Dataset items:
+ + + + +

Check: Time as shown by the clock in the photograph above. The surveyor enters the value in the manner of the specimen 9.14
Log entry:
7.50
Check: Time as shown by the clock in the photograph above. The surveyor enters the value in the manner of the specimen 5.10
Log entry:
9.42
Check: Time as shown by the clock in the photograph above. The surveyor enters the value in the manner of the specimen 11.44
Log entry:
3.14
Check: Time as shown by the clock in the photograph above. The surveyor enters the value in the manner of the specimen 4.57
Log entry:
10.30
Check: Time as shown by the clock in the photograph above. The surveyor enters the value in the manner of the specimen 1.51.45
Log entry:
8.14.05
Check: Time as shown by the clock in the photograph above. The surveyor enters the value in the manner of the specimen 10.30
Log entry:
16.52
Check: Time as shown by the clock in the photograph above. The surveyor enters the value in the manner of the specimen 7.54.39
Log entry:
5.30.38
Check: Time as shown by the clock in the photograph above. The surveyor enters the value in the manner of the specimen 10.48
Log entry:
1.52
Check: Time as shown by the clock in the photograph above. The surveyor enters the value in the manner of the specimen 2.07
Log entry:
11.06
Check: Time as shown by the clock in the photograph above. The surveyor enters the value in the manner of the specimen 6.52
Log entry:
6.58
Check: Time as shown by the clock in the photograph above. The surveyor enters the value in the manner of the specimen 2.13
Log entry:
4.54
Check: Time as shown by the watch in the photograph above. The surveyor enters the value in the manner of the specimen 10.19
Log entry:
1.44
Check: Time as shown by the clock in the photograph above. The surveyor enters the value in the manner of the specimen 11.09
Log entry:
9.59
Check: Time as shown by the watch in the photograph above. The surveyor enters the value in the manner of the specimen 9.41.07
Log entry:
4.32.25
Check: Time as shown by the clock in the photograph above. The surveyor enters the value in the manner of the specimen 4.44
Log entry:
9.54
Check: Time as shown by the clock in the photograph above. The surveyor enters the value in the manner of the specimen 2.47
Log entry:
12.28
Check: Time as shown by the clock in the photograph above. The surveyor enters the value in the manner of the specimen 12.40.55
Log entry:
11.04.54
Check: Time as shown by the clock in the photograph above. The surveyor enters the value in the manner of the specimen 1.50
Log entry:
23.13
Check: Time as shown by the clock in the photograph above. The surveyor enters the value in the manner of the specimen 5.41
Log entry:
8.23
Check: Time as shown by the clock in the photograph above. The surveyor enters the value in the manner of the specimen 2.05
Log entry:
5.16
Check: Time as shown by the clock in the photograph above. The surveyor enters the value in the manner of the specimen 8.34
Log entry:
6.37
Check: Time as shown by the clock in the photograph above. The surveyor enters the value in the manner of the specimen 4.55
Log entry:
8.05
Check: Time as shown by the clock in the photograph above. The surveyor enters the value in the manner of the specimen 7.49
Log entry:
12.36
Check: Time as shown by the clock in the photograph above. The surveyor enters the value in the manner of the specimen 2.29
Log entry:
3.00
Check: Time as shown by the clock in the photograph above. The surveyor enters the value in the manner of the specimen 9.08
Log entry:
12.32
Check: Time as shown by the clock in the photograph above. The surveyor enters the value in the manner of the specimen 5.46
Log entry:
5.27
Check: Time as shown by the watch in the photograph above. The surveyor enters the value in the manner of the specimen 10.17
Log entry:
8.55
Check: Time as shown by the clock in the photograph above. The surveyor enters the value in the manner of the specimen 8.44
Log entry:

+ + + + +

What is asked >>
State how many lines in the entries above contain the word "watch", and give only the number.

Answer for this exercise >>
3